LanceDB

The rig-lancedb crate backs Rig’s vector store with LanceDB, a serverless vector database built on Apache Arrow. It stores embeddings in a columnar format and runs either embedded on local disk or against cloud object storage (S3, GCS, Azure).

Setup

[dependencies]
rig = "0.39.0"
rig-lancedb = "0.39.0"
lancedb = "0.30"
tokio = { version = "1", features = ["full"] }

Connecting

lancedb::connect opens (or creates) a database at a URI. Use a path for local storage or an s3:// / gs:// / az:// URI for cloud storage.

// Local, on-disk store.
let db = lancedb::connect("data/lancedb-store").execute().await?;

// Cloud storage on S3 (see the LanceDB storage guide for IAM requirements).
let db = lancedb::connect("s3://my-lancedb-bucket").execute().await?;

Table schema

LanceDB tables are typed. Each table needs an id column, your document columns, and a fixed-size list column for the embedding whose length matches your model’s dimensions.

use std::sync::Arc;
use lancedb::arrow::arrow_schema::{DataType, Field, Fields, Schema};

fn schema(dims: usize) -> Schema {
    Schema::new(Fields::from(vec![
        Field::new("id", DataType::Utf8, false),
        Field::new("definition", DataType::Utf8, false),
        Field::new(
            "embedding",
            DataType::FixedSizeList(
                Arc::new(Field::new("item", DataType::Float64, true)),
                dims as i32,
            ),
            false,
        ),
    ]))
}

You populate the table by converting your embedded documents into Arrow RecordBatches and calling LanceDB’s create_table / add. See the full local example in the repo for the batch-building code.

Creating the index

LanceDbVectorIndex::new wraps a LanceDB table together with an embedding model, the id column name, and search parameters.

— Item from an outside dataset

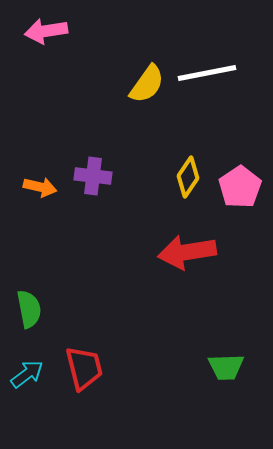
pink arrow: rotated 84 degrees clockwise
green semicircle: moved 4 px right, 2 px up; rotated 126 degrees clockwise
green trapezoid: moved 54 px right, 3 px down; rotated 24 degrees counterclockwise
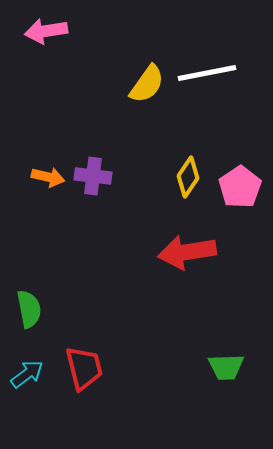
orange arrow: moved 8 px right, 10 px up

use rig_lancedb::{LanceDbVectorIndex, SearchParams};

let table = db.open_table("documents").execute().await?;

let index = LanceDbVectorIndex::new(
    table,
    model,          // an EmbeddingModel, used to embed queries
    "id",           // id column
    SearchParams::default(),
)
.await?;

Search parameters

SearchParams configures how queries run — the distance metric (Cosine, L2) and the number of candidates to consider. SearchParams::default() is a sensible starting point; see the docs.rs API for the full builder.

Index types

LanceDB supports two nearest-neighbor strategies:

IVF-PQ (Inverted File with Product Quantization) — approximate search (ANN). Faster on large tables but approximate; creating an IVF-PQ index requires at least 256 rows.
Exact Nearest Neighbors (ENN) — exact results, slower. Good for small tables where an ANN index isn’t warranted.

Querying

Queries use the shared VectorSearchRequest and top_n:

use rig::vector_store::{VectorStoreIndex, VectorSearchRequest};

let req = VectorSearchRequest::builder()
    .query("search query")
    .samples(5)
    .build();

let results = index.top_n::<Document>(req).await?;
for (score, id, doc) in results {
    println!("{score:.3} {id}");
}

LanceDB also supports metadata filtering; pass a Filter on the request to narrow results (see Filters).

Tips

Distance metric — pick Cosine or L2 to match how your embeddings were produced.
Index size — keep local storage for smaller datasets; move to cloud storage (S3/GCS/Azure) for large-scale deployments.
ANN vs ENN — IVF-PQ trades a little accuracy for speed on large tables; ENN gives exact results on small ones.